Что до концепции Платона, то и она не разрешила проблемы ответственности, от коей ни один бог не застрахован. По-прежнему держусь своего убеждения, даже стоя на краю могилы: природа, коей приписываем все свойства божества, не знает даже того, что она есть, ergo - не является ответственной.

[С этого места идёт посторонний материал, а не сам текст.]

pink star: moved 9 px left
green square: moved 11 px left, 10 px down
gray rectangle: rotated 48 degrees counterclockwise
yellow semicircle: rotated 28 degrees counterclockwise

Иисус, чуждый всем меандрам своей теодицеи, верно, бессознательно чувствовал их путаность и потому страдал. Страдал под бременем религиозной традиции, без всяких логических скрупулов издавна наделившей все божества взаимоисключающими противоречиями, страдал, ибо любил человека и бессмысленные несчастия людей, всего народа не желал объяснить божеской жестокостью, тогда как его собственное сердце исполнено было малосвойственных людям доброты и милосердия.
52. Сегодня мнится: запутавшись в тенетах противоречий, усомнился в своем боге, коего благовестил, или даже взбунтовался против него, против миропорядка, алкал неотложного пришествия царства справедливости, дабы утвердить: бог таков, каким быть должен.
Я далек от мысли уверять тебя, так ли именно обстояло дело с Иисусом. В мире видимом нет никакой достоверности, сказывал Горгий в Платоновом диалоге. Вне нас ничего нет, а если и есть, то сие непознаваемо, ибо, утверждает он, бытие - это одно, а познание - нечто совсем иное.
Где гарантия того, что, будучи убежденным в наличии некоей вещи, я могу что-либо утверждать о ней с достоверностью? И даже имей я возможность познания ее, как передам свое знание другим (хотя и пытаюсь)? Как свои мысли передать другому? Другой всегда остается замкнут в своих убеждениях, как я в своих, никто, ясное дело, из своей шкуры не выскочит. Есть только диалоги, удачные либо неудачные.
53. Или, как утверждает Протагор, друг Перикла, Еврипида и Анаксагора: никто ни в чем не убедит другого, каждый замкнут в своем мире, им самим созданном. Есть ли что-нибудь в реальности, кроме обособленных миров отдельных людей?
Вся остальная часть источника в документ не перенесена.